Document extract:
=-=-=-=-=
Carers Rights Day

Life with PAs

I have Ullrich congenital muscular dystrophy, and consequently require support from carers.

For over a decade, I have been hiring assistants (via Direct Payments) to help me with an array of tasks, including personal care.

I prefer to recruit my own staff rather than use agency workers. This has given me much more flexibility in terms of when, how and for the duration of time I use my PAs. It also means that I know exactly who will be providing my care, which is not always the case when going down the agency route. However, with this comes the added responsibility of being an employer, which in itself can be rather daunting and stressful.

I’m in the fortunate position of having a hugely supportive family who provide much of my everyday care. Since I live with my parents, I am unable to officially employ them as my carers, and so they carry out this role unpaid!

I do appreciate that not everyone has relatives to rely on. For these individuals, the only option is to pay others, often strangers, to assist with their care needs.
=-=-=-=-=
Records:
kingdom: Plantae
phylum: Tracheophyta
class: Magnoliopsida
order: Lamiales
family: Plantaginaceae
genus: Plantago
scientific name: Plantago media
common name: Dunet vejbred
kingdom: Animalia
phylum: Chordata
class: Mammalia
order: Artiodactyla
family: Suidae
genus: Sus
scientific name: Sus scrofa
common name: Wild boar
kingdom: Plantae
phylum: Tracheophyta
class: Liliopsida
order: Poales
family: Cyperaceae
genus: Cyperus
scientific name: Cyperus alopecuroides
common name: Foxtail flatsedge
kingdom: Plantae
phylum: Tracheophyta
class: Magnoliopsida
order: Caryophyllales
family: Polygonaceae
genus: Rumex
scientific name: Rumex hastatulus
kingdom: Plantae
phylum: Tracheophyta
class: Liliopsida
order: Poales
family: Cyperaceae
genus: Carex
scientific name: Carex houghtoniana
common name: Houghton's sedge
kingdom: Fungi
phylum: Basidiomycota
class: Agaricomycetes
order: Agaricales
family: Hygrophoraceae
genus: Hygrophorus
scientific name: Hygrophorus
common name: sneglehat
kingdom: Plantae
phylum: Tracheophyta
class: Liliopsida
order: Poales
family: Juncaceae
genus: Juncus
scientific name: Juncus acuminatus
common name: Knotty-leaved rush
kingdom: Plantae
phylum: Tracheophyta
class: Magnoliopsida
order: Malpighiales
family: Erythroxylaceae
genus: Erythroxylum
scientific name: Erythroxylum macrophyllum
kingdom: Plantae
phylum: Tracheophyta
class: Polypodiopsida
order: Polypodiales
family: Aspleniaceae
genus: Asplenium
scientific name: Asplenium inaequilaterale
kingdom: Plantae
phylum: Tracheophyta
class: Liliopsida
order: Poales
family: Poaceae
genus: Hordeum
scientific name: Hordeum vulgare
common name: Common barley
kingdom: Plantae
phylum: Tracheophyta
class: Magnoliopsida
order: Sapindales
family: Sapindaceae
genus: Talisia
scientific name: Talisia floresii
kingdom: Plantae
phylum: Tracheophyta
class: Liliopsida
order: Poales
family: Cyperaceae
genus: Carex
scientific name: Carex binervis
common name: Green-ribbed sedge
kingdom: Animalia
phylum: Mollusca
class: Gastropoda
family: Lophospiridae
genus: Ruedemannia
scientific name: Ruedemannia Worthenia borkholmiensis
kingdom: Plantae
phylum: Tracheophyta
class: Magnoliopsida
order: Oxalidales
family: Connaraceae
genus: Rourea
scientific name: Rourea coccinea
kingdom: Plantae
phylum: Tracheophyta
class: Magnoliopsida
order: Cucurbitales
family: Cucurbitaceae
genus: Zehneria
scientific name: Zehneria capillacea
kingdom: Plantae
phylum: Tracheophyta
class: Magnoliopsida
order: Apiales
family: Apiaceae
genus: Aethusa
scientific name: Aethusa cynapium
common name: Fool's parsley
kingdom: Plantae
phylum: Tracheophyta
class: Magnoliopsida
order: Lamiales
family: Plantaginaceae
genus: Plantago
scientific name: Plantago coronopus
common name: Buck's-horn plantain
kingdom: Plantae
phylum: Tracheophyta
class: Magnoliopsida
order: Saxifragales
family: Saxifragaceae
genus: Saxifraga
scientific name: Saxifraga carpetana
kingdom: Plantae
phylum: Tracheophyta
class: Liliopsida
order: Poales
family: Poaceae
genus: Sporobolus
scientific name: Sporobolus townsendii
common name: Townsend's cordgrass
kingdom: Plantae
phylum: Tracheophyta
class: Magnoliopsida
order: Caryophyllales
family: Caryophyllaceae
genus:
=-=-=-=-=
Tasks to perform:
1. Copy the passage from the post about life with PAs word for word, starting at "Carers Rights Day" and ending at "including personal care.".
2. Write what comes next in the Carers Rights Day post about hiring PAs, picking up right after its last sentence.

Outputs for the tasks:
1.
Carers Rights Day

Life with PAs

I have Ullrich congenital muscular dystrophy, and consequently require support from carers.

For over a decade, I have been hiring assistants (via Direct Payments) to help me with an array of tasks, including personal care.

2.
Like me, they might advertise, interview and hire independently, paying for their care with council funded Direct Payments (available in England, Scotland and Wales). Alternatively they may decide to use an agency.

For others though, in times of desperation, there’s no choice but to leave their residence and spend time in respite care. I know of cases where young people in their 20s have been placed in nursing homes for the elderly, where staff have no knowledge or experience of their condition and specialist needs. Personally, I can’t imagine such an experience and count myself lucky that I’ve never had to resort to this.

Over the years, I’ve employed around 10 carers/personal assistants, and interviewed many, many more! The most successful sources of recruitment for me are friends, neighbours, word of mouth and Facebook, though I also advertise locally (newsagents, post office, school newsletters, newspapers, etc).


Carer’s Allowance

If you are a full-time carer (at least 35 hours per week) you may be entitled to Carer’s Allowance.

You don’t need to be related to, or live with, the person you care for.

My Mum is in receipt of Carer’s Allowance (currently £64.60 per week) as she is my primary carer.

This may seem like a decent sum of money, but consider ~

£64.60 = 35+ hours care work. That equates to £1.80 per hour

This doesn’t include expenses, e.g. fuel/travel costs, parking fees (hospital appointments), etc.


My Open Letter to Carers/PAs

On behalf of all who require personal/social care, I invite anyone considering taking on the role of carer/personal assistant to think carefully about what it really means before you do apply.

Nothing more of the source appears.